┌─ RECORDS FOR THE EXERCISE

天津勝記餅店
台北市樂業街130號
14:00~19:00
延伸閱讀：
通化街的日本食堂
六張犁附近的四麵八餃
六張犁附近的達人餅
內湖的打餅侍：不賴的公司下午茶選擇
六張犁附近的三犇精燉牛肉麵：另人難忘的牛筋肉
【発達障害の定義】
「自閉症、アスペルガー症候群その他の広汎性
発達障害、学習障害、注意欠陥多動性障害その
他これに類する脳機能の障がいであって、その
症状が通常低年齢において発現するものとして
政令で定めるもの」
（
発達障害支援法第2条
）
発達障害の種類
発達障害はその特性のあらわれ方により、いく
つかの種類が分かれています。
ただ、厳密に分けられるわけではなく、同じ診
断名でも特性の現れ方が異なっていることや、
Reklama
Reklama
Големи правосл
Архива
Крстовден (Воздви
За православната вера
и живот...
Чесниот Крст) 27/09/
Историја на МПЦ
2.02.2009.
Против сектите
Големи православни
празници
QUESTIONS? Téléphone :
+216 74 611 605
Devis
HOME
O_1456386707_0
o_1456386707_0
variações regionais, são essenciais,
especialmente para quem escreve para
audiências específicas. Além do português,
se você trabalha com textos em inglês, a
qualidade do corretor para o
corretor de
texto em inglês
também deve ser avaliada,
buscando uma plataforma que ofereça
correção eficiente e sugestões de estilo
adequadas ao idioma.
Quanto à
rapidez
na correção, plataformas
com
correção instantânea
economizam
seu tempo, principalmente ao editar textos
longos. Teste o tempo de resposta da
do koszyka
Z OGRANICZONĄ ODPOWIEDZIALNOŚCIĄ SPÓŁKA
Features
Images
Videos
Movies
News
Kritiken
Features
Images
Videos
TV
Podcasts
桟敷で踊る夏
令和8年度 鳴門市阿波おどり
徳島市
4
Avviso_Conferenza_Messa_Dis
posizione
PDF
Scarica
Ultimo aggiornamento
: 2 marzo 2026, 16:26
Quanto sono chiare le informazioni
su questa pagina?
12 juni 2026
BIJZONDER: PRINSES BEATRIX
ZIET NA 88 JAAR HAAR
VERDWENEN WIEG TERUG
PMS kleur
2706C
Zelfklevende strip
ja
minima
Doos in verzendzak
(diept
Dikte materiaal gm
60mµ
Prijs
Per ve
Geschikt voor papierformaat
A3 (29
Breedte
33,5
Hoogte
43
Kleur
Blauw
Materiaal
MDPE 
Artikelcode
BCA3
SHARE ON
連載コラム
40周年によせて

└─

**TO DO:** All lines from the first line of the listing above through the line containing "longos. Teste o tempo de resposta da" are to be retyped exactly. Leave out any other line.

**SOLUTION TO THIS EXERCISE:**
天津勝記餅店
台北市樂業街130號
14:00~19:00
延伸閱讀：
通化街的日本食堂
六張犁附近的四麵八餃
六張犁附近的達人餅
內湖的打餅侍：不賴的公司下午茶選擇
六張犁附近的三犇精燉牛肉麵：另人難忘的牛筋肉
【発達障害の定義】
「自閉症、アスペルガー症候群その他の広汎性
発達障害、学習障害、注意欠陥多動性障害その
他これに類する脳機能の障がいであって、その
症状が通常低年齢において発現するものとして
政令で定めるもの」
（
発達障害支援法第2条
）
発達障害の種類
発達障害はその特性のあらわれ方により、いく
つかの種類が分かれています。
ただ、厳密に分けられるわけではなく、同じ診
断名でも特性の現れ方が異なっていることや、
Reklama
Reklama
Големи правосл
Архива
Крстовден (Воздви
За православната вера
и живот...
Чесниот Крст) 27/09/
Историја на МПЦ
2.02.2009.
Против сектите
Големи православни
празници
QUESTIONS? Téléphone :
+216 74 611 605
Devis
HOME
O_1456386707_0
o_1456386707_0
variações regionais, são essenciais,
especialmente para quem escreve para
audiências específicas. Além do português,
se você trabalha com textos em inglês, a
qualidade do corretor para o
corretor de
texto em inglês
também deve ser avaliada,
buscando uma plataforma que ofereça
correção eficiente e sugestões de estilo
adequadas ao idioma.
Quanto à
rapidez
na correção, plataformas
com
correção instantânea
economizam
seu tempo, principalmente ao editar textos
longos. Teste o tempo de resposta da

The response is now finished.